[Raw data Boundary: Start]

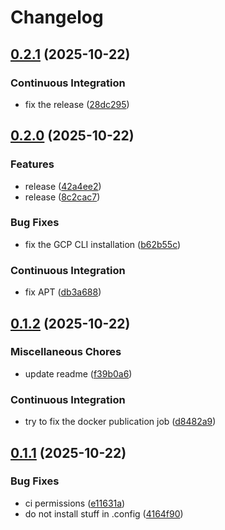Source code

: # Changelog

## [0.2.1](https://github.com/NitriKx/code-server-custom/compare/code-server-custom-v0.2.0...code-server-custom-v0.2.1) (2025-10-22)


### Continuous Integration

* fix the release ([28dc295](https://github.com/NitriKx/code-server-custom/commit/28dc29519295fb5fc4d7d49e23119903ea616857))

## [0.2.0](https://github.com/NitriKx/code-server-custom/compare/code-server-custom-v0.1.0...code-server-custom-v0.2.0) (2025-10-22)


### Features

* release ([42a4ee2](https://github.com/NitriKx/code-server-custom/commit/42a4ee25337fa853aa1c3fe5d92b9ca36af88d70))
* release ([8c2cac7](https://github.com/NitriKx/code-server-custom/commit/8c2cac7e6310402a568220b801e51512a0b72005))


### Bug Fixes

* fix the GCP CLI installation ([b62b55c](https://github.com/NitriKx/code-server-custom/commit/b62b55c330d81f44b0edc30bfd4ab08d25240dfc))


### Continuous Integration

* fix APT ([db3a688](https://github.com/NitriKx/code-server-custom/commit/db3a688216f60677b46ac7fa33108f1756dfa8c7))

## [0.1.2](https://github.com/NitriKx/code-server-custom/compare/code-server-custom-v0.1.1...code-server-custom-v0.1.2) (2025-10-22)


### Miscellaneous Chores

* update readme ([f39b0a6](https://github.com/NitriKx/code-server-custom/commit/f39b0a6a2603c9f1f95b57f94fbc57e64ddb074f))


### Continuous Integration

* try to fix the docker publication job ([d8482a9](https://github.com/NitriKx/code-server-custom/commit/d8482a99d30b301a1645989b0794a42bd50c5629))

## [0.1.1](https://github.com/NitriKx/code-server-custom/compare/code-server-custom-v0.1.0...code-server-custom-v0.1.1) (2025-10-22)


### Bug Fixes

* ci permissions ([e11631a](https://github.com/NitriKx/code-server-custom/commit/e11631a0d75bae487c6f608c3a9bce3d965453b6))
* do not install stuff in .config ([4164f90](https://github.com/NitriKx/code-server-custom/commit/4164f90657e648f0284485787fd540d084e442ad))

[Raw data Boundary: End]

=== Work task ===
Nothing but the lines from the line containing "fix the docker" through the final line of the entries should appear in your answer, copied exactly.

=== Written answer ===
* try to fix the docker publication job ([d8482a9](https://github.com/NitriKx/code-server-custom/commit/d8482a99d30b301a1645989b0794a42bd50c5629))

## [0.1.1](https://github.com/NitriKx/code-server-custom/compare/code-server-custom-v0.1.0...code-server-custom-v0.1.1) (2025-10-22)


### Bug Fixes

* ci permissions ([e11631a](https://github.com/NitriKx/code-server-custom/commit/e11631a0d75bae487c6f608c3a9bce3d965453b6))
* do not install stuff in .config ([4164f90](https://github.com/NitriKx/code-server-custom/commit/4164f90657e648f0284485787fd540d084e442ad))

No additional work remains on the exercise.